Volvía él del entierro de su gran amigo Villiers de l'Isle-Adam, muerto
el día anterior. Tan agobiado; tan sombrío parecía aquel hombre, que Juana
quedó hondamente impresionada. Al día siguiente volvieron a encontrarse, esta
vez en casa de la familia Coppée, de la que ambos eran amigos. Fueron
presentados y hablaron, él con interés y ella sin saber qué pensar de aquel
extraño desconocido. “¿Quién es este hombre?", preguntó Juana a su
amiga Annette Coppée cuando quedaron solas. “Un mendigo”, respondió
ésta. “Tuve el presentimiento de una enorme injusticia —escribía Juana
treinta años más tarde— y mi corazón voló de inmediato hacia ese hombre, a quien
se entregaba así, indefenso, a una recién llegada".

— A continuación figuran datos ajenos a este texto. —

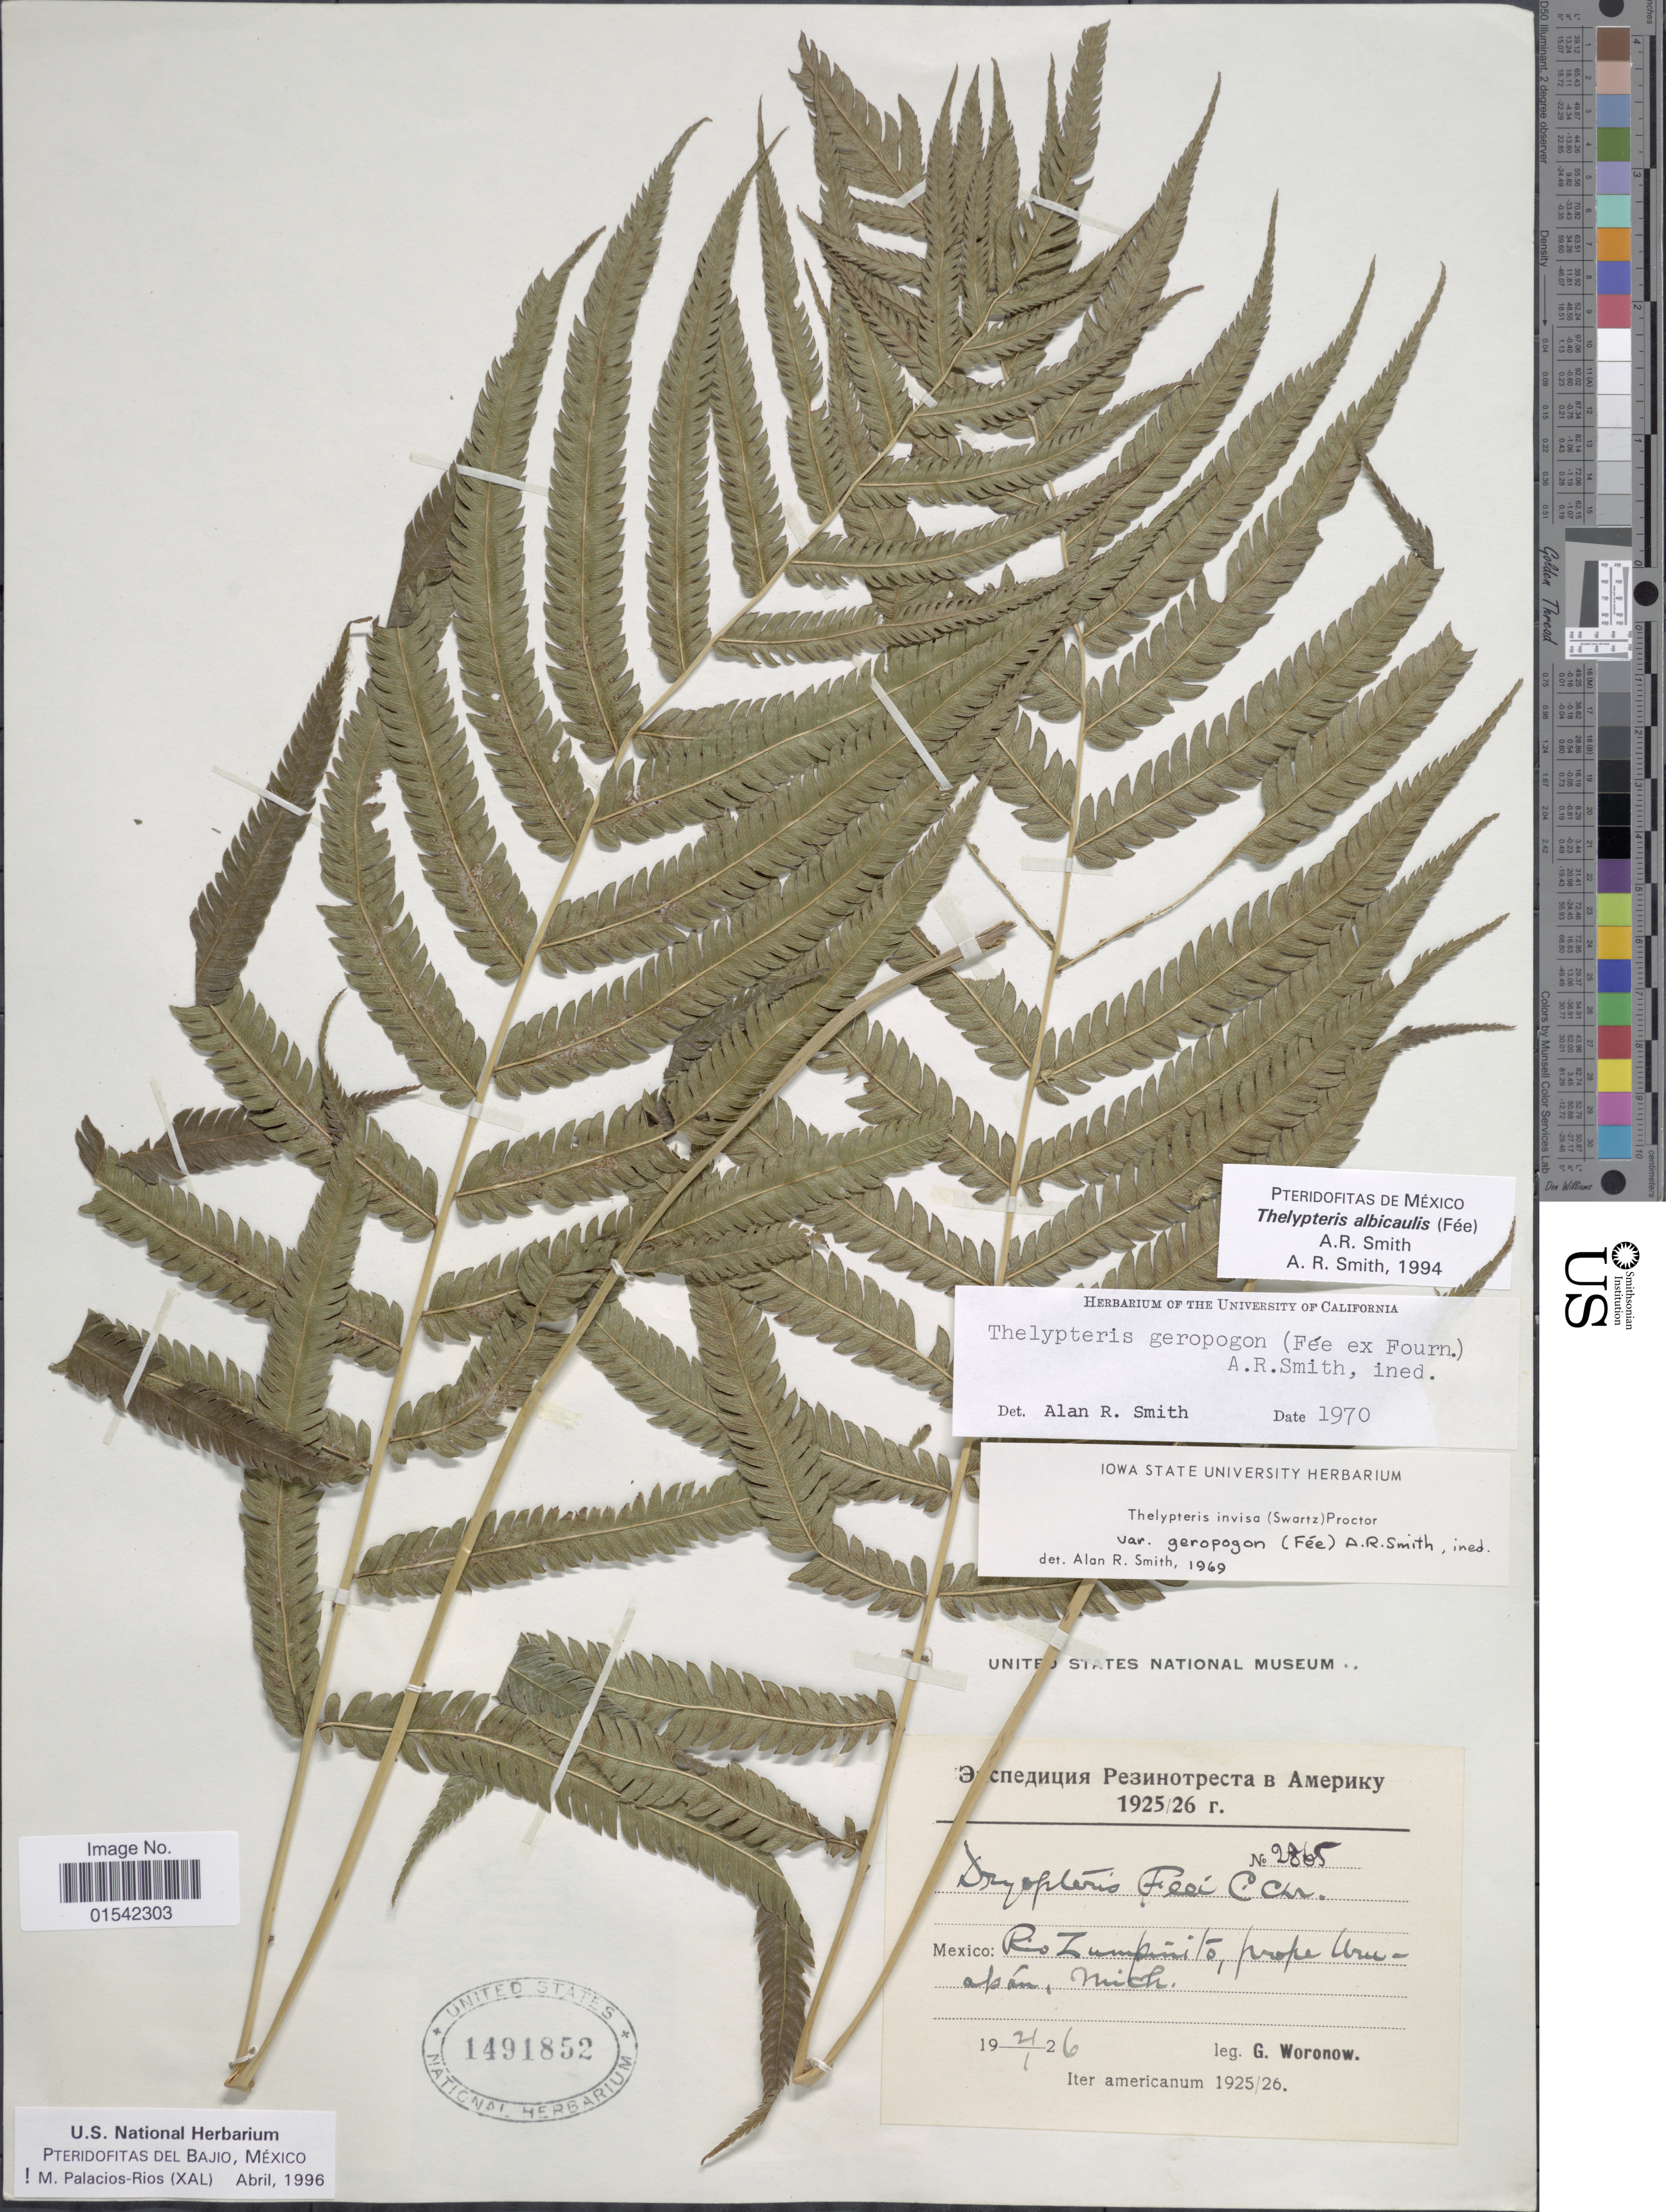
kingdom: Plantae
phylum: Tracheophyta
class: Polypodiopsida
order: Polypodiales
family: Thelypteridaceae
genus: Cyclosorus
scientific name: Cyclosorus albicaulis (Fée) comb. nov., ined 2015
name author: (Fée)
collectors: G. Woronow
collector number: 2865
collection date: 1926-01-21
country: Mexico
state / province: Michoacán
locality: Rio Zumpinito, prop Uruapán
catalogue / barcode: US 1491852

En efecto, Juana, hija del poeta danés Christian
Molbech, y danesa ella misma, había llegado poco antes a París, donde la
familia Coppée le daba hospitalidad.
Fué allí donde tuvieron ocasión, días después, de hablar
por primera vez a solas. “Me senté cerca de él —dice Juana en el prólogo
de la edición francesa de estas cartas— y comenzó el inolvidable coloquio, casi
un monólogo, durante el cual ese hombre, extraordinariamente candoroso, entregó
los secretos de su vida a una pobre muchacha que no atinaba sino a escucharlo,
pero cuyo corazón iba hacia él en un impulso irresistible, aunque demasiado
tímido en su expresión. Antes de separarnos, me atreví a preguntarle: “¿Cómo
es posible que usted, un hombre superior, sea católico?” —“Acaso por eso
mismo”, me respondió. Yo callé, comprendiendo mi ignorancia.
Y termina el prólogo con estas palabras: “Me besó la mano
y nos separamos. Al día siguiente recibí la primera carta de León Bloy".
J. M.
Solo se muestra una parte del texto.